Un secret médical écorné ?

Lorsque le souscripteur d’un contrat de prévoyance décède, l’assureur vérifie que son décès ne justifie pas une annulation du contrat. Le hic : « La loi Kouchner sur le droit des malades a oublié de préciser quelles sont les conditions d’accès au dossier médical pour ces assurances décès », souligne Alain-Michel Ceretti, conseiller droits des malades auprès du pôle santé du Défenseur des droits. Du coup, certains assureurs vont trop loin et font pression pour que ce soient les médecins de la personne décédée qui leur transmettent directement des informations médicales. Dilemme. Ou bien ces derniers acceptent, et écornent le secret médical, valable même après la mort. Ou bien ils refusent, et le bénéficiaire ne peut faire valoir ses droits. « Nous sommes régulièrement alertés sur ce type de cas », confirme le président de l’Ordre national des médecins, le Dr Patrick Bouet. Autre problème de taille : ces documents médicaux sont parfois envoyés à l’assureur, sans que le nom de son médecin-conseil ne soit précisé. Du coup la confidentialité ne peut être respectée.


Les recommandations.

Le Défenseur demande aux assureurs « d’accepter les certificats médicaux établis par le médecin » qui a pris en charge la personne décédée, sans qu’un « modèle type » puisse lui être opposé. « Le médecin peut préciser si la mort a été naturelle, due à la maladie ou accidentelle, sans apporter de précision sur la nature de l’affection en cause », ajoute le conseil de l’ordre. Ce certificat est transmis par le médecin aux ayants droit de la personne décédée, à eux ensuite de le transmettre à l’assureur. Pour garantir la confidentialité, le courrier doit être envoyé au médecin-conseil de l’assureur, « dont le nom et prénom auront été précisés » : ce dernier « sera le seul destinataire ».


Mariés, pacsés… des bénéficiaires inégaux entre eux.

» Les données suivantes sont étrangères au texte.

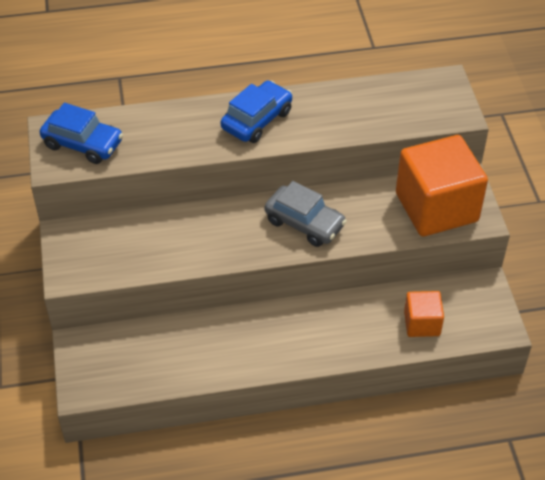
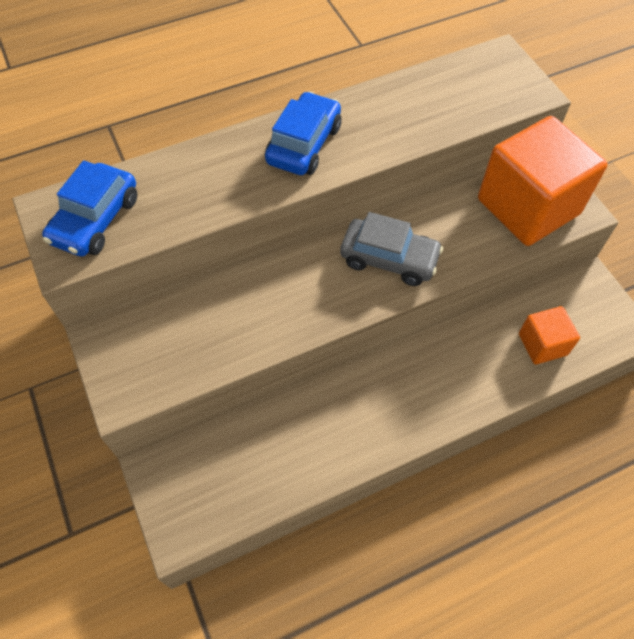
camera: 15 degrees left, 10 degrees up
blue car [40,103,123,164] -> blue car turned 105 degrees clockwise [42,160,137,257]

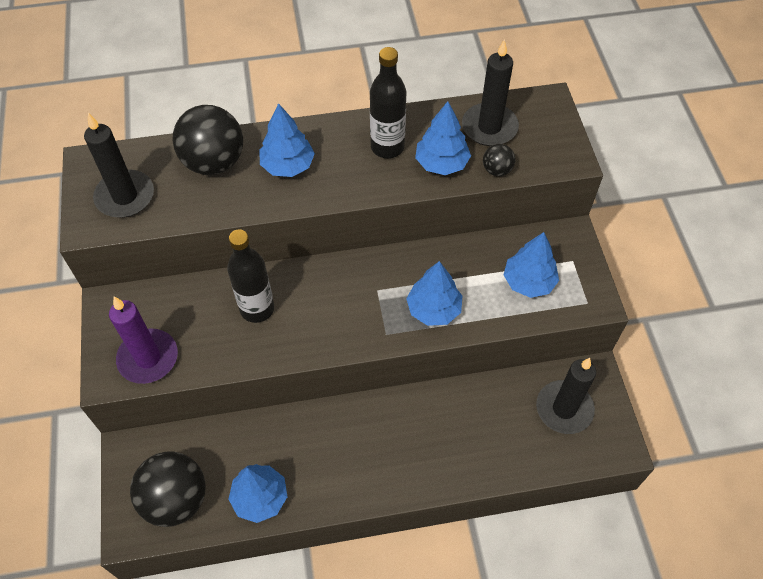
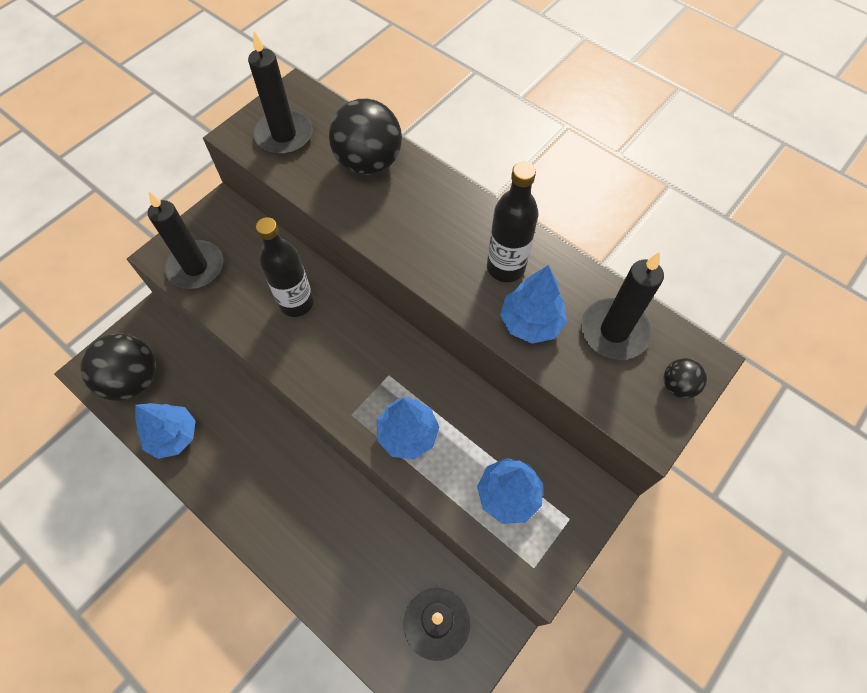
camera: 50 degrees right, 5 degrees up
purple candle [109,296,178,384] -> black candle [148,191,223,289]
blue tree [260,103,315,177] -> none
black ball [483,144,515,176] -> black ball moved to [664,358,707,398]

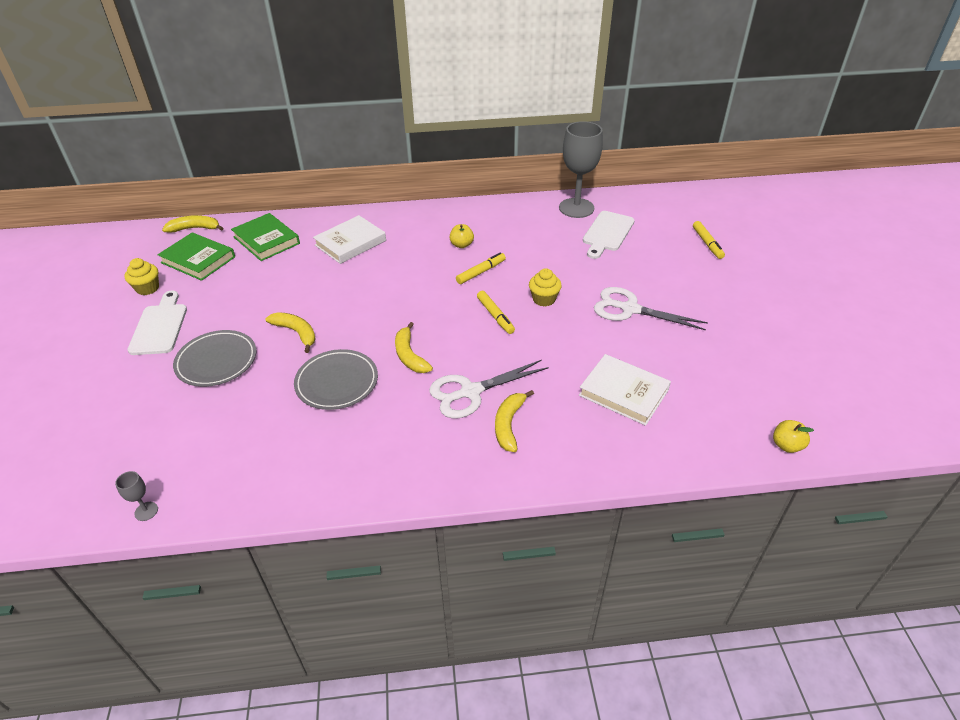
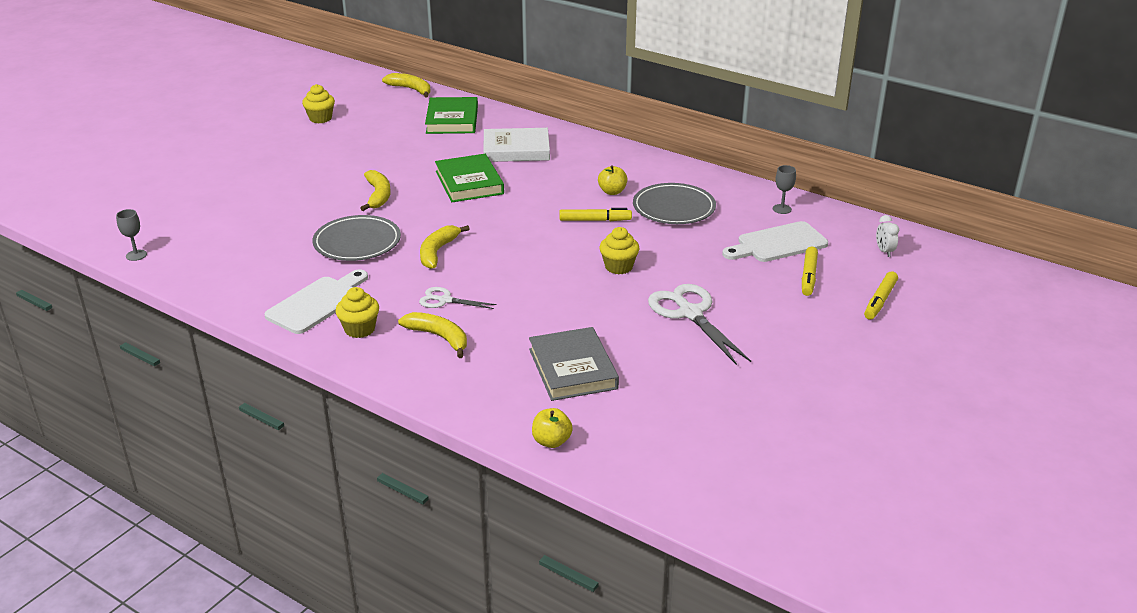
camera: 40 degrees right, 10 degrees down
white cutting board [127,290,187,355] -> white cutting board moved to [264,269,368,334]
green book [157,232,235,281] -> green book moved to [435,154,504,202]
grey plate [173,330,256,387] -> grey plate moved to [633,183,716,224]
white scissors [429,360,549,418] -> white scissors [419,287,497,309], size x0.56
yellow marker [477,291,515,334] -> yellow marker moved to [802,247,818,296]
yellow banana [495,390,534,452] -> yellow banana turned 75 degrees clockwise [398,312,467,358]
grey goblet [559,121,603,218] -> grey goblet [773,165,796,214], size x0.40
white book [579,354,671,426] -> grey book [529,327,619,401]
yellow apple [773,420,814,453] -> yellow apple moved to [532,408,573,448]
none -> yellow cupcake [336,287,379,338]
none -> white clock [876,215,899,257]

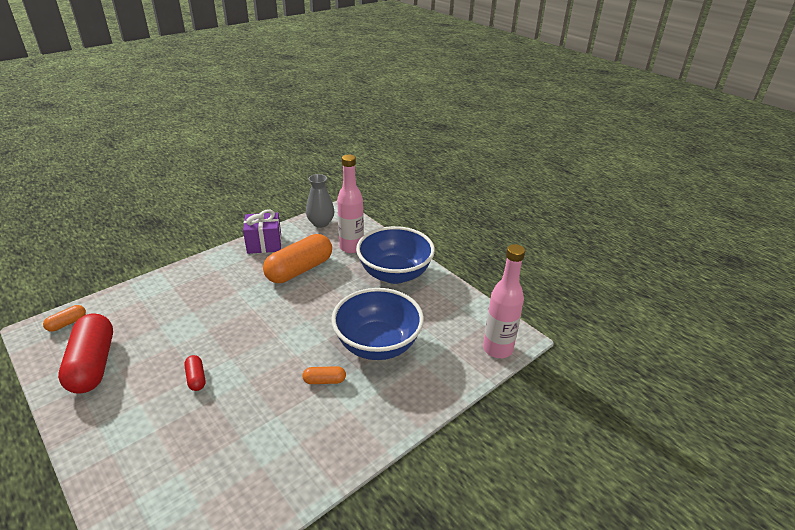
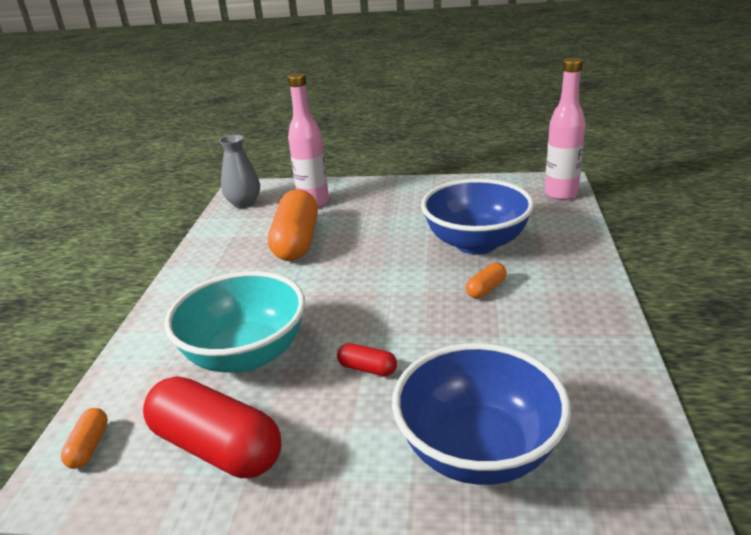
camera: 40 degrees left, 5 degrees down
purple gift [243,210,281,254] -> none
blue bowl [356,226,435,284] -> blue bowl moved to [392,343,571,485]
none -> turquoise bowl [164,271,305,373]

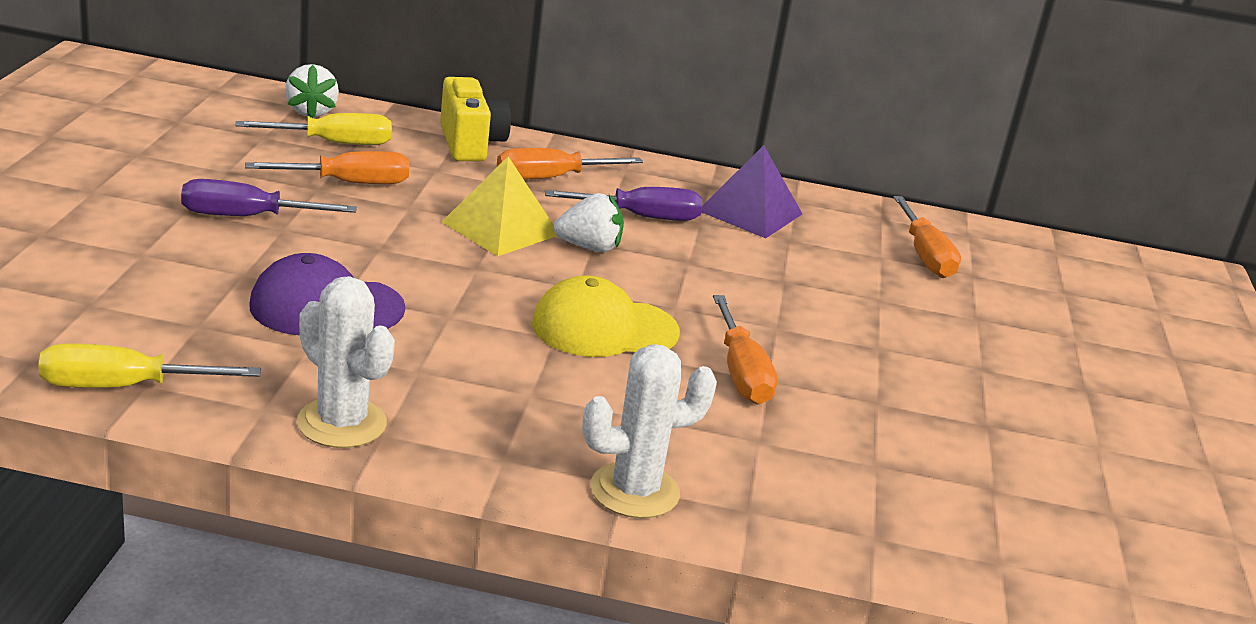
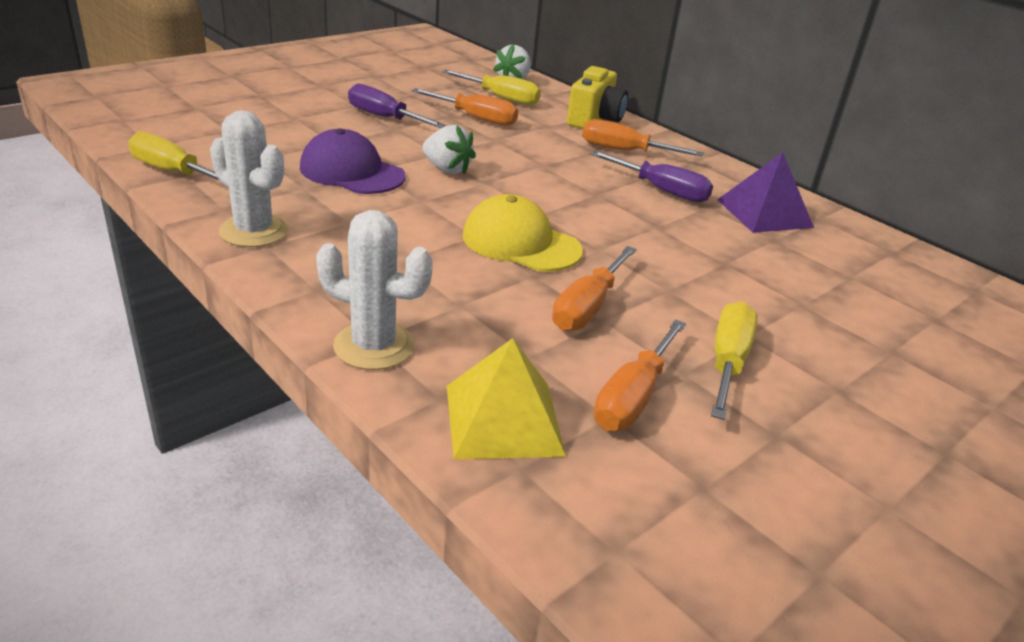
camera: 40 degrees right, 5 degrees up
white cactus [297,276,395,448] -> white cactus turned 45 degrees counterclockwise [210,110,288,247]
yellow pyramid [442,157,557,256] -> yellow pyramid moved to [447,338,566,459]
white strawberry [553,193,624,252] -> white strawberry moved to [422,125,476,174]
orange screwdriver [893,196,961,278] -> orange screwdriver moved to [594,319,686,431]
none -> yellow screwdriver [711,301,758,420]

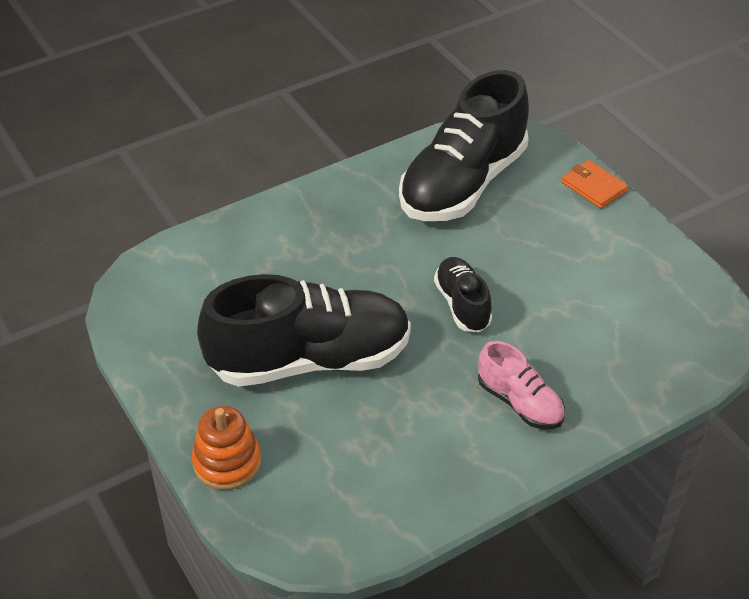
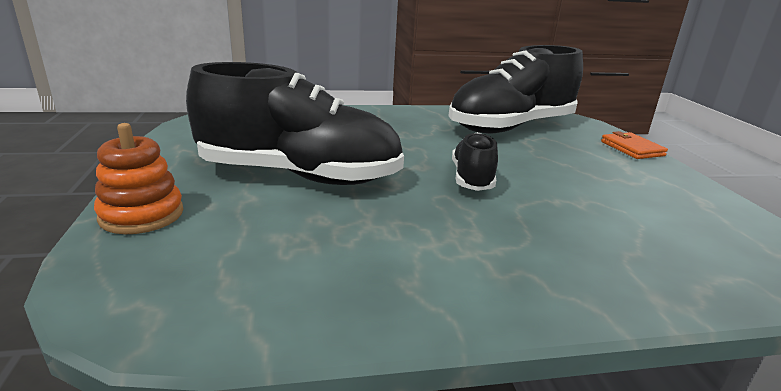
camera: 20 degrees right, 20 degrees down
pink shoe [478,341,565,429] -> none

En creusant le dossier, le Défenseur des droits a découvert une grave inégalité de traitement entre bénéficiaires : si les ayants droit (enfants, parents, frères…) d’une personne décédée peuvent obtenir des informations médicales sur elle afin de faire valoir leurs droits, d’autres bénéficiaires (pacsés, amis, voire même maîtresses), pourtant très nombreux, ne peuvent y avoir accès. D’où l’impossibilité, parfois, de débloquer les sommes en jeu.


Les recommandations.

Le Défenseur demande aux assureurs « d’adapter leurs demandes de communication à la qualité du bénéficiaire et de s’en abstenir » s’il est « dans l’incapacité juridique de les obtenir lui-même ». Il recommande à la ministre de la Santé de « mener une réflexion » pour « remédier dans un délai raisonnable » à cette inégalité de traitement.